§ **DOCUMENT SEGMENT**
Dinner Deferred

After a visit to the pharmacy in Milford on Sea, Jackie and I took a forest drive.

As we entered the narrow Shotts Lane at a point at which it has no passing space we approached a cyclist speaking with two pedestrians standing across the centre strip which doubles as a grass and weed bed because any vehicle’s wheels have perforce to span it. The bicycle and the three people hugged the hedgerow in order for is to wave as we passed by.

Further along, Jackie sat in the car on someone’s drive while I walked back to take this shot. Twice I needed to follow the example of this trio as I squeezed myself against the shrubbery.

Then the original cyclist, offering a second photo opportunity, whizzed smiling past me.

Cud-chewing camouflaged cattle and calves blended with Bull Hill’s browning bracken.

As it is Dillon’s birthday today we wished to surprise him with a meal at Pilley’s

historic Fleur de Lys. I therefore entered the 11th century pub to make a booking. Unfortunately they do not offer food on Sunday night so this wasn’t possible. I also learned the very sad news that the comparatively new management who took over just as the first Covid lockdown was imposed, and are now faced with the current catastrophic cost of living crisis, will be leaving after about two months. Consequently we will have to postpone our grandson-in-law’s introduction.

Tonight’s dinner was deferred.

Black Looks

This afternoon we visited Elizabeth to have a look at her work on a camellia shrub on which she had sought Jackie’s advice yesterday, and to invite her to dinner this evening. She had done a good job and was pleased to accept the invitation.

On this drizzle-dismal day we drove through increasingly descending precipitation for a short while.

The usual group of Shetland ponies crossed Bull Hill in search of fresh pasturage among the gorse and heather. I got a bit wet wandering amongst them.

Virginia creeper draped over trees blended well with the fence around the land attached to the ramshackle house on Pilley Street.

Alongside School Lane, Portmore, a small flock of Valais Blacknose sheep, a German breed originating in the Valais area of Switzerland, did their best to keep their prized wool dry.

§ **RECORD SET**
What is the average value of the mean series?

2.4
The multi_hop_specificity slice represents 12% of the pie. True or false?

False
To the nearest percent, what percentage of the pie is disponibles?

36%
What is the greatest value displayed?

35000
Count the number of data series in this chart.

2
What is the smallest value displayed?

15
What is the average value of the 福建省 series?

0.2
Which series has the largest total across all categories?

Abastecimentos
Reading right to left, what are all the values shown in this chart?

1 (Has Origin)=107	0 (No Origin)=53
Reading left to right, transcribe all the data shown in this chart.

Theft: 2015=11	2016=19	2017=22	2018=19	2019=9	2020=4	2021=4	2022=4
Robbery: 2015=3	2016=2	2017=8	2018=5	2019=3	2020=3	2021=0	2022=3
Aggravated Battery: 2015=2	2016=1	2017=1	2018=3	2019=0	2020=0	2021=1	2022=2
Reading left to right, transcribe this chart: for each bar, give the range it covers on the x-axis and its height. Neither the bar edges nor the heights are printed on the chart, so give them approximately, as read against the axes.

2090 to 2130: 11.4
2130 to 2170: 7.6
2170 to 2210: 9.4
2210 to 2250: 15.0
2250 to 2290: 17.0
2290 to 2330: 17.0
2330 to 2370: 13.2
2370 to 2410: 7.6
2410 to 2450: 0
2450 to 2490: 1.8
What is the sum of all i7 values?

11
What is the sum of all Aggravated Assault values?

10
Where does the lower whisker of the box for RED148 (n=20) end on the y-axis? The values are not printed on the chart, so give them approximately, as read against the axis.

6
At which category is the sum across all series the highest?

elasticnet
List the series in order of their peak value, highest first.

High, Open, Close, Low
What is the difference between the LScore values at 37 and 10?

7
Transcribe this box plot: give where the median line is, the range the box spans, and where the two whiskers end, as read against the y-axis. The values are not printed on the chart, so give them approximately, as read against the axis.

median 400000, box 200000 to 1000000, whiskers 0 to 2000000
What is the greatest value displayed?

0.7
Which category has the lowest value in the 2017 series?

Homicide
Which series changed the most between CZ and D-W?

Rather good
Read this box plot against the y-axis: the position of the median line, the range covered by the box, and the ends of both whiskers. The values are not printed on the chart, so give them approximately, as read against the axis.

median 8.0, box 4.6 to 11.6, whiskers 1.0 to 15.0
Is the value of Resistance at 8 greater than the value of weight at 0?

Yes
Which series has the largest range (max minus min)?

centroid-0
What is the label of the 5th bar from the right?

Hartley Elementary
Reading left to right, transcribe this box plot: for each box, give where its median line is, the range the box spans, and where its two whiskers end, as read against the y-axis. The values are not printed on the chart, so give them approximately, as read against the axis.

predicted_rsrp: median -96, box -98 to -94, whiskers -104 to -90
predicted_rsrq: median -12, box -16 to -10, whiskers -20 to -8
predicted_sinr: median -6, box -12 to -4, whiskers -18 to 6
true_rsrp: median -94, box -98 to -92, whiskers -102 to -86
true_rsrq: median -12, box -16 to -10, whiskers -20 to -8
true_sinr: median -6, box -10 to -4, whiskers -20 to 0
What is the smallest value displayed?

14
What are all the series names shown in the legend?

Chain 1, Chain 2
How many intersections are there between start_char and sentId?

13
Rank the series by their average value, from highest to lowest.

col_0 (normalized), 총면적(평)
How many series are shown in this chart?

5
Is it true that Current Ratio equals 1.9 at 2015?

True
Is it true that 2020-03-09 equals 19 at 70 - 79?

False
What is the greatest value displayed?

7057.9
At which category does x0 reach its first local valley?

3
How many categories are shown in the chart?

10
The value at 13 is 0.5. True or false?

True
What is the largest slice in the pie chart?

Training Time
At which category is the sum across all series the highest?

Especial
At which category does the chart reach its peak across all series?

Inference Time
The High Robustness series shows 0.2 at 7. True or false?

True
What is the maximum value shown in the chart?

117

§ **TASK OBJECTIVE**
In the blog post about the forest drives, why was it not possible to book a birthday meal at the Fleur de Lys?

§ **FINAL ANSWER**
The pub does not offer food on Sunday night.